■ EXERCISE PROMPT
Replace "dist" with "distance" in the entries from the first line through the line with "Dot at: (299, 300)", and give those lines again with nothing else changed.

■ Data listing
------

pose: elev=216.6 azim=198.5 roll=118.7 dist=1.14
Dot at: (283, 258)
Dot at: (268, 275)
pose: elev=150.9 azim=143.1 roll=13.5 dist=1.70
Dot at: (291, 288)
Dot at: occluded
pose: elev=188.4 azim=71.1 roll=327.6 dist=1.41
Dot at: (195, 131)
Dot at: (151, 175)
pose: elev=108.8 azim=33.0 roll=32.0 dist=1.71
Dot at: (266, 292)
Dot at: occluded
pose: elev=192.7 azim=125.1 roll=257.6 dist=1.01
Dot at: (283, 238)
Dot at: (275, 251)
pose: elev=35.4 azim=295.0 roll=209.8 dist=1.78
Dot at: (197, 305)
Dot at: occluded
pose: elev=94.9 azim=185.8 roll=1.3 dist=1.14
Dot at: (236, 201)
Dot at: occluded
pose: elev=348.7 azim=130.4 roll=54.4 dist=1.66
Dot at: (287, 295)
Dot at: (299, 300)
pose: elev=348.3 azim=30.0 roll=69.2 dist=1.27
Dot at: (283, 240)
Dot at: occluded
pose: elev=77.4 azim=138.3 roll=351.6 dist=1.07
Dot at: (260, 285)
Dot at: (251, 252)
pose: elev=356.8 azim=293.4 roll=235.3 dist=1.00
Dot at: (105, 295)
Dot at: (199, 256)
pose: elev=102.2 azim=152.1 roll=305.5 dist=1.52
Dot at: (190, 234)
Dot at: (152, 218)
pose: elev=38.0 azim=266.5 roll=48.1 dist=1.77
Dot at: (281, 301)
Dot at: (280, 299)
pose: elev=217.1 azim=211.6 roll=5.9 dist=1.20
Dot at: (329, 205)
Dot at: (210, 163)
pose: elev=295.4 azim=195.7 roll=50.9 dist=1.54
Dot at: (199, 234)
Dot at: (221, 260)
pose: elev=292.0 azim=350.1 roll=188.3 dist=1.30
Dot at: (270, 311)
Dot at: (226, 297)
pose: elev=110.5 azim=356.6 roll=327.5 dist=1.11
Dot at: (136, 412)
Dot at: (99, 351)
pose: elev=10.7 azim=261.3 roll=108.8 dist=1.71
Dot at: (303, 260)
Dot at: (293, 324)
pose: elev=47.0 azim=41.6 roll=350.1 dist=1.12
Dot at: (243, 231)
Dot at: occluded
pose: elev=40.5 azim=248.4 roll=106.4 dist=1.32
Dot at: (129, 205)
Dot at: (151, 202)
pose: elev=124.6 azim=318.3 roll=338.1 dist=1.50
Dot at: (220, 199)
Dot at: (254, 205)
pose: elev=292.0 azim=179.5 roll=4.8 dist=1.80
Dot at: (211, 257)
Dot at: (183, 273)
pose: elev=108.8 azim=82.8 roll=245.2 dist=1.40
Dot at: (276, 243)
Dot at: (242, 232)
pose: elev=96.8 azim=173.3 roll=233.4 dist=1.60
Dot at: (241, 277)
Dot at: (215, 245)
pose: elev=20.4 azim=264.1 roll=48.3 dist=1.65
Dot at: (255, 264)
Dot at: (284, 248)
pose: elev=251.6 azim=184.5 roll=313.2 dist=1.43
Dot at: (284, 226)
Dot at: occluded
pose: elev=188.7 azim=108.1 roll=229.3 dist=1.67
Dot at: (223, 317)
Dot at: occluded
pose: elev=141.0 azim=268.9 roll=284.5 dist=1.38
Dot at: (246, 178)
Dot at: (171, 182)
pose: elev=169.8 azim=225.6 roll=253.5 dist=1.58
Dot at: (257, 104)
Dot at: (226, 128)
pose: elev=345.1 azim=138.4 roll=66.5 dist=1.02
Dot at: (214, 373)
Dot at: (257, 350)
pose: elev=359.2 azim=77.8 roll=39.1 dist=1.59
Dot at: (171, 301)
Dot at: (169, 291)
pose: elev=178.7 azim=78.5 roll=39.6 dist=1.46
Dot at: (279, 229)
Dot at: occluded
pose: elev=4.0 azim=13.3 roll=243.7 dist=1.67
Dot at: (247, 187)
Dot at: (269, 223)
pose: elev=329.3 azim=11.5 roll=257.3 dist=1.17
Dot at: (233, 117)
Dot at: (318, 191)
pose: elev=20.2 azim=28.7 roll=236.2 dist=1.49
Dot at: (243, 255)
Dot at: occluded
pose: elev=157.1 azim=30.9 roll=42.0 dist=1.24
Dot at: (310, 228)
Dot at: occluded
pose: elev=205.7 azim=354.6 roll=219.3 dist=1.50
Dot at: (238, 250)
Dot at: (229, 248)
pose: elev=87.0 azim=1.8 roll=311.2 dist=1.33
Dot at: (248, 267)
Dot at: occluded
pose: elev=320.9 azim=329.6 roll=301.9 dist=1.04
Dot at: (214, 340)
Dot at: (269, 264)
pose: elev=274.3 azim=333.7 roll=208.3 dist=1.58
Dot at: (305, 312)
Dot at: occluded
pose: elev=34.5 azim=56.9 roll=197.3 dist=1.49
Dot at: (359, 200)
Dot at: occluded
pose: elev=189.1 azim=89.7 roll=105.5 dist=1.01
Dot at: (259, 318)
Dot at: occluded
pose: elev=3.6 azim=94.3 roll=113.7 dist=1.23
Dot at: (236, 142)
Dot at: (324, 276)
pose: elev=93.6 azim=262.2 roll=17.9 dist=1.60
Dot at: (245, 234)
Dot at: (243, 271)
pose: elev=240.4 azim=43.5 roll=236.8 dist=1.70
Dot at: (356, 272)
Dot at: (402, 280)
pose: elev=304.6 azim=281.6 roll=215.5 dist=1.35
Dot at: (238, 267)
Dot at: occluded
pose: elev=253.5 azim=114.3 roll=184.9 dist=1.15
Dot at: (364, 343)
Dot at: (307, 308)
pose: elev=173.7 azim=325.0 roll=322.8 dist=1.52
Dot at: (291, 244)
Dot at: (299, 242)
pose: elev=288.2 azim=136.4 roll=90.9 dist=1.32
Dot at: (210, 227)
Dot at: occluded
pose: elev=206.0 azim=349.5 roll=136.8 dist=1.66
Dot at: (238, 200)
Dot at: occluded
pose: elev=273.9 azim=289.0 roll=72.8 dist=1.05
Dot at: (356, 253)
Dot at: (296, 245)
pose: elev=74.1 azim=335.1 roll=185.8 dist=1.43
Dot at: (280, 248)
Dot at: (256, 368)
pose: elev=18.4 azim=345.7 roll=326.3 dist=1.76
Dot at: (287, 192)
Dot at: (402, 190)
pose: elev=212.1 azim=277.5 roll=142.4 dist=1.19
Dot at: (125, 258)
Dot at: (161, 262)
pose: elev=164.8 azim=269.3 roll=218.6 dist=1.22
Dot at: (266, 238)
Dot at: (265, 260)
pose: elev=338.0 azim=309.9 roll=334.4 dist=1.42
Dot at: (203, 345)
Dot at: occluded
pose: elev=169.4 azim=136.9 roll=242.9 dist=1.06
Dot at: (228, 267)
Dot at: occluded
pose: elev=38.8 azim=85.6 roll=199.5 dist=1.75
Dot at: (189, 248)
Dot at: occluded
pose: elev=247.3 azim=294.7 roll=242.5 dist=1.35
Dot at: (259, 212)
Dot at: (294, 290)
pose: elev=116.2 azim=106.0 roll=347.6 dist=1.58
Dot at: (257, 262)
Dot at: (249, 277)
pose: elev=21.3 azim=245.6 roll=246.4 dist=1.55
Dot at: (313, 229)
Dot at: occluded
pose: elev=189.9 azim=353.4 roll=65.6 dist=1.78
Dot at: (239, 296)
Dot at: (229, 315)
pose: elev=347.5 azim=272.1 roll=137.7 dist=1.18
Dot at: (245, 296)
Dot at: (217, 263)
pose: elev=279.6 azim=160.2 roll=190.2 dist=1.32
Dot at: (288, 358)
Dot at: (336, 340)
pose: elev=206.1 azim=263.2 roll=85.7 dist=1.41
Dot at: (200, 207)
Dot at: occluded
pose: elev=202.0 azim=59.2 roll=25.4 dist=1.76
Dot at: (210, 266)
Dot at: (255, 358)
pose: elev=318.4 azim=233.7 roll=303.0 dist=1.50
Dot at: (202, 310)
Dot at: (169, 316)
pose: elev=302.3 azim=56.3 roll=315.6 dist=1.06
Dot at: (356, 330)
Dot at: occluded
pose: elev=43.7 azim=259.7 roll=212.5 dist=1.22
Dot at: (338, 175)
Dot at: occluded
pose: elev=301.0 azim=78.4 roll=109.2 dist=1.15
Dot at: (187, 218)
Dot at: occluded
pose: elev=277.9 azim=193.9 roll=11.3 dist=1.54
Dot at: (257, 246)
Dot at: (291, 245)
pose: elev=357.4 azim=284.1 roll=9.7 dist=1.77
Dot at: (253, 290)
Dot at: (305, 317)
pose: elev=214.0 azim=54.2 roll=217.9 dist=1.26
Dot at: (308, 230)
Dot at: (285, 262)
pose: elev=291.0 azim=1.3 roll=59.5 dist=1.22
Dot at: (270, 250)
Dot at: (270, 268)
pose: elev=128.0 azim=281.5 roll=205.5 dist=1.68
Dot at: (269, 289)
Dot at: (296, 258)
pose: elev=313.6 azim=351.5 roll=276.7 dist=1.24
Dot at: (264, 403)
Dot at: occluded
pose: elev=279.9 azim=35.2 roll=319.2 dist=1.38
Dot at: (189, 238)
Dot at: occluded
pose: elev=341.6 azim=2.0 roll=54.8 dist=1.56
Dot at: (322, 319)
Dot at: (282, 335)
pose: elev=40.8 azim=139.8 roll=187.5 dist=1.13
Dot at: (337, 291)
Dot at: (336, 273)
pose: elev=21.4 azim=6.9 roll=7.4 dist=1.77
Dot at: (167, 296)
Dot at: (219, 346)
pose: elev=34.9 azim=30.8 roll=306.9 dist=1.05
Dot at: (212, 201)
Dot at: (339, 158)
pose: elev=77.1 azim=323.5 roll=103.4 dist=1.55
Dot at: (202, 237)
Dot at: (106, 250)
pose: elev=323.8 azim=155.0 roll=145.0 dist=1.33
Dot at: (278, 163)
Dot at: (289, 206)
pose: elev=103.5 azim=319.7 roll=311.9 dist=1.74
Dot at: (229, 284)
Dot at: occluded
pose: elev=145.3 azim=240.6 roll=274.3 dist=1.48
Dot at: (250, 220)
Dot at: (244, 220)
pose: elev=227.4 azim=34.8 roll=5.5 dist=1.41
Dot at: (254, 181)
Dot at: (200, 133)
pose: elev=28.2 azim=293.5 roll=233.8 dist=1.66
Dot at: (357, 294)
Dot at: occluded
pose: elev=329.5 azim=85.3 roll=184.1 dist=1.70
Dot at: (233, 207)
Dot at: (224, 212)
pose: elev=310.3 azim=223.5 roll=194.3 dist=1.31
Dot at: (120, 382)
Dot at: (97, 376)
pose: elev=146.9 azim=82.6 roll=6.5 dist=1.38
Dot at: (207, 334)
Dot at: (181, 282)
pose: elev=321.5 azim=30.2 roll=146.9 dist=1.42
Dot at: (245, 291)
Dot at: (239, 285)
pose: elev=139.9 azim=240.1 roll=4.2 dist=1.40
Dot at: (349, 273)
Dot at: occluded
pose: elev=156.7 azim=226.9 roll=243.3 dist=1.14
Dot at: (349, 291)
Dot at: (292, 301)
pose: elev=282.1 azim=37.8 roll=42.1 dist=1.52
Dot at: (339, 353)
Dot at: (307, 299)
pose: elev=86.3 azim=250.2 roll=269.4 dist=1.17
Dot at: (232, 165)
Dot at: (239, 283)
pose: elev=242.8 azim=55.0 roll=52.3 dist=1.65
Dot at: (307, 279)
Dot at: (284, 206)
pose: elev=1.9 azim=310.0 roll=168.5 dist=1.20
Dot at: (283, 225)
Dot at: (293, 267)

------

■ FULL SOLUTION
pose: elev=216.6 azim=198.5 roll=118.7 distance=1.14
Dot at: (283, 258)
Dot at: (268, 275)
pose: elev=150.9 azim=143.1 roll=13.5 distance=1.70
Dot at: (291, 288)
Dot at: occluded
pose: elev=188.4 azim=71.1 roll=327.6 distance=1.41
Dot at: (195, 131)
Dot at: (151, 175)
pose: elev=108.8 azim=33.0 roll=32.0 distance=1.71
Dot at: (266, 292)
Dot at: occluded
pose: elev=192.7 azim=125.1 roll=257.6 distance=1.01
Dot at: (283, 238)
Dot at: (275, 251)
pose: elev=35.4 azim=295.0 roll=209.8 distance=1.78
Dot at: (197, 305)
Dot at: occluded
pose: elev=94.9 azim=185.8 roll=1.3 distance=1.14
Dot at: (236, 201)
Dot at: occluded
pose: elev=348.7 azim=130.4 roll=54.4 distance=1.66
Dot at: (287, 295)
Dot at: (299, 300)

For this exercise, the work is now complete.